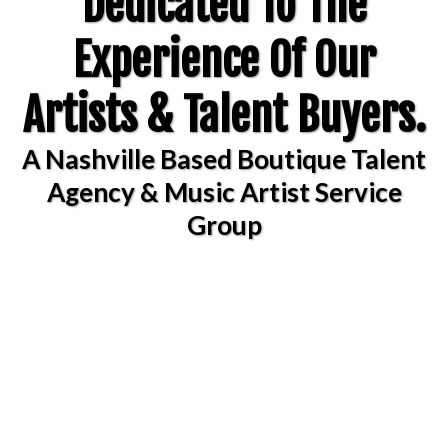
Dedicated To The
Experience Of Our
Artists & Talent Buyers.
A Nashville Based Boutique Talent
Agency & Music Artist Service
Group
Now Accepting Offers
For Public &
CorporateEvents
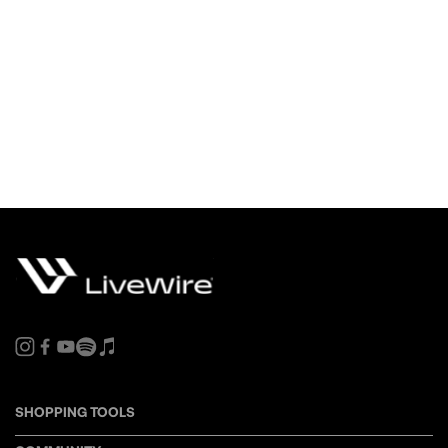
SHOPPING TOOLS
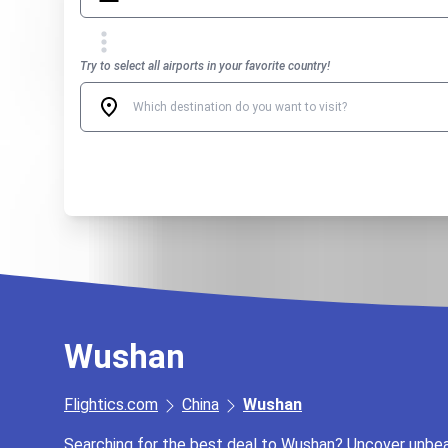
Try to select all airports in your favorite country!
Wushan
Flightics.com
China
Wushan
Searching for the best deal to Wushan? Uncover unbeata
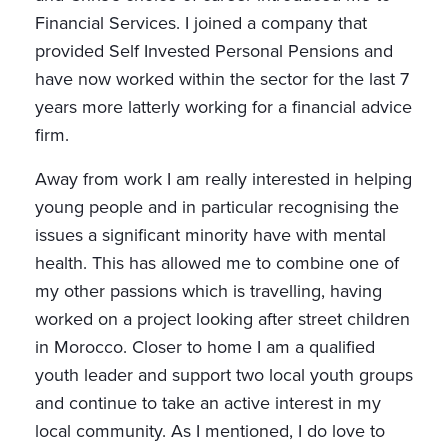
Financial Services. I joined a company that
provided Self Invested Personal Pensions and
have now worked within the sector for the last 7
years more latterly working for a financial advice
firm.
Away from work I am really interested in helping
young people and in particular recognising the
issues a significant minority have with mental
health. This has allowed me to combine one of
my other passions which is travelling, having
worked on a project looking after street children
in Morocco. Closer to home I am a qualified
youth leader and support two local youth groups
and continue to take an active interest in my
local community. As I mentioned, I do love to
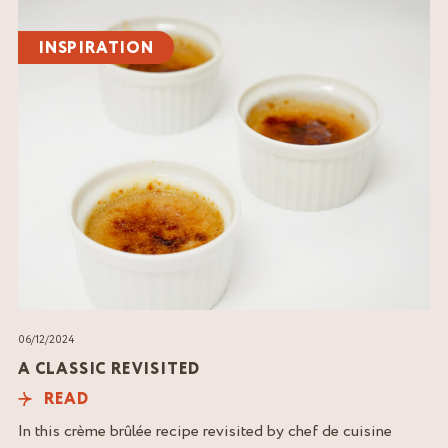
Read
the
INSPIRATION
article
06/12/2024
A CLASSIC REVISITED
READ
In this crème brûlée recipe revisited by chef de cuisine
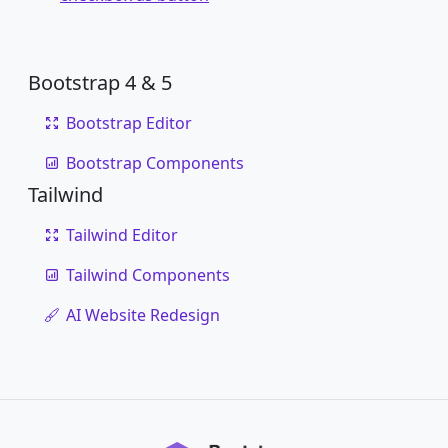
Bootstrap 4 & 5
Bootstrap Editor
Bootstrap Components
Tailwind
Tailwind Editor
Tailwind Components
AI Website Redesign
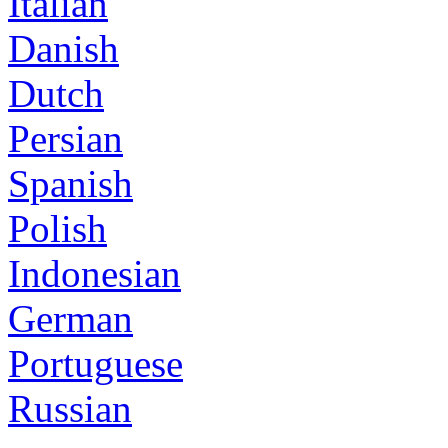
Italian
Danish
Dutch
Persian
Spanish
Polish
Indonesian
German
Portuguese
Russian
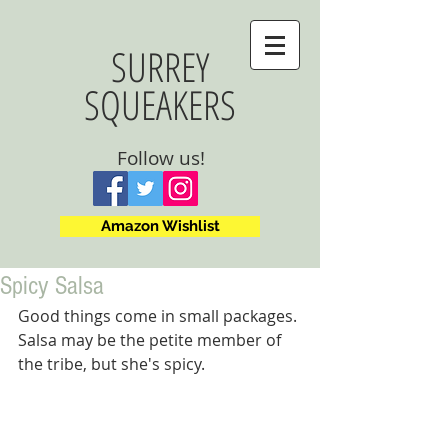
SURREY
SQUEAKERS
Follow us!
Amazon Wishlist
Spicy Salsa
Good things come in small packages. 
Salsa may be the petite member of 
the tribe, but she's spicy.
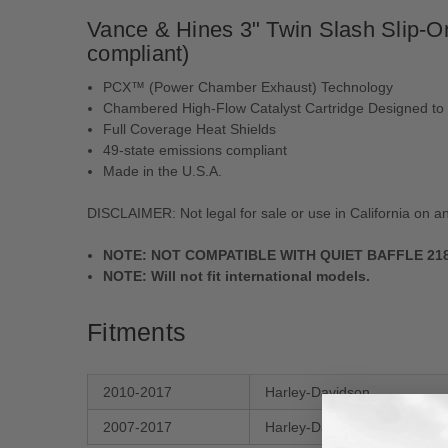
Vance & Hines 3" Twin Slash Slip-On
compliant)
PCX™ (Power Chamber Exhaust) Technology
Chambered High-Flow Catalyst Cartridge Designed to
Full Coverage Heat Shields
49-state emissions compliant
Made in the U.S.A.
DISCLAIMER:
Not legal for sale or use in California on a
NOTE:
NOT COMPATIBLE WITH QUIET BAFFLE 21899
NOTE:
Will not fit international models.
Fitments
2010-2017
Harley-Davidson
2007-2017
Harley-Davidson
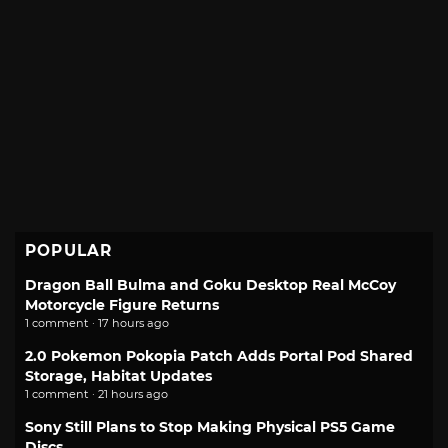
POPULAR
Dragon Ball Bulma and Goku Desktop Real McCoy
Motorcycle Figure Returns
1 comment · 17 hours ago
2.0 Pokemon Pokopia Patch Adds Portal Pod Shared
Storage, Habitat Updates
1 comment · 21 hours ago
Sony Still Plans to Stop Making Physical PS5 Game
Discs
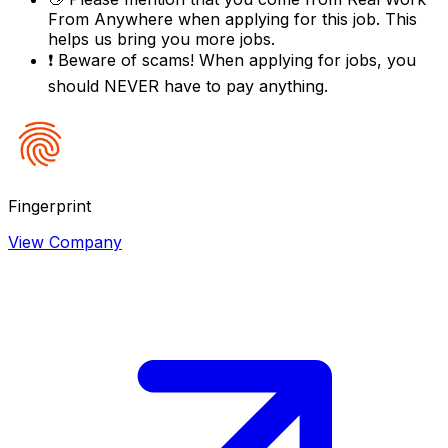
From Anywhere
when applying for this job. This
helps us bring you more jobs.
❗
Beware of scams! When applying for jobs, you
should NEVER have to pay anything.
Fingerprint
View Company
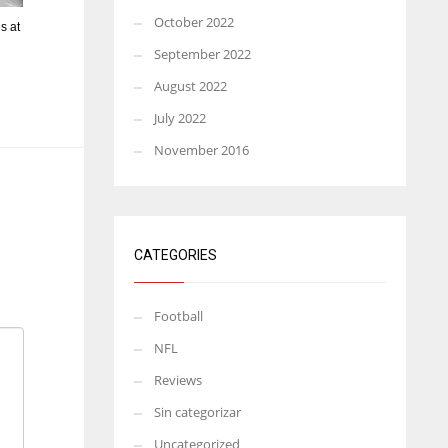
October 2022
s at
September 2022
August 2022
July 2022
November 2016
CATEGORIES
Football
NFL
Reviews
Sin categorizar
Uncategorized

▶ **REQUEST**
Please arrange every line of the data above as a single numbered list, leaving out blank lines. Omit the pictures from your answer.

▶ **WORKED SOLUTION**
1. Dedicated To The
2. Experience Of Our
3. Artists & Talent Buyers.
4. A Nashville Based Boutique Talent
5. Agency & Music Artist Service
6. Group
7. Now Accepting Offers
8. For Public &
9. CorporateEvents
10. SHOPPING TOOLS
11. Try to select all airports in your favorite country!
12. Wushan
13. Flightics.com
14. China
15. Wushan
16. Searching for the best deal to Wushan? Uncover unbeata
17. Financial Services. I joined a company that
18. provided Self Invested Personal Pensions and
19. have now worked within the sector for the last 7
20. years more latterly working for a financial advice
21. firm.
22. Away from work I am really interested in helping
23. young people and in particular recognising the
24. issues a significant minority have with mental
25. health. This has allowed me to combine one of
26. my other passions which is travelling, having
27. worked on a project looking after street children
28. in Morocco. Closer to home I am a qualified
29. youth leader and support two local youth groups
30. and continue to take an active interest in my
31. local community. As I mentioned, I do love to
32. Read
33. the
34. INSPIRATION
35. article
36. 06/12/2024
37. A CLASSIC REVISITED
38. READ
39. In this crème brûlée recipe revisited by chef de cuisine
40. Bootstrap 4 & 5
41. Bootstrap Editor
42. Bootstrap Components
43. Tailwind
44. Tailwind Editor
45. Tailwind Components
46. AI Website Redesign
47. Italian
48. Danish
49. Dutch
50. Persian
51. Spanish
52. Polish
53. Indonesian
54. German
55. Portuguese
56. Russian
57. SURREY
58. SQUEAKERS
59. Follow us!
60. Amazon Wishlist
61. Spicy Salsa
62. Good things come in small packages. 
63. Salsa may be the petite member of 
64. the tribe, but she's spicy.
65. Vance & Hines 3" Twin Slash Slip-On
66. compliant)
67. PCX™ (Power Chamber Exhaust) Technology
68. Chambered High-Flow Catalyst Cartridge Designed to
69. Full Coverage Heat Shields
70. 49-state emissions compliant
71. Made in the U.S.A.
72. DISCLAIMER:
73. Not legal for sale or use in California on a
74. NOTE:
75. NOT COMPATIBLE WITH QUIET BAFFLE 21899
76. NOTE:
77. Will not fit international models.
78. Fitments
79. 2010-2017
80. Harley-Davidson
81. 2007-2017
82. Harley-Davidson
83. POPULAR
84. Dragon Ball Bulma and Goku Desktop Real McCoy
85. Motorcycle Figure Returns
86. 1 comment · 17 hours ago
87. 2.0 Pokemon Pokopia Patch Adds Portal Pod Shared
88. Storage, Habitat Updates
89. 1 comment · 21 hours ago
90. Sony Still Plans to Stop Making Physical PS5 Game
91. Discs
92. From Anywhere
93. when applying for this job. This
94. helps us bring you more jobs.
95. ❗
96. Beware of scams! When applying for jobs, you
97. should NEVER have to pay anything.
98. Fingerprint
99. View Company
100. October 2022
101. s at
102. September 2022
103. August 2022
104. July 2022
105. November 2016
106. CATEGORIES
107. Football
108. NFL
109. Reviews
110. Sin categorizar
111. Uncategorized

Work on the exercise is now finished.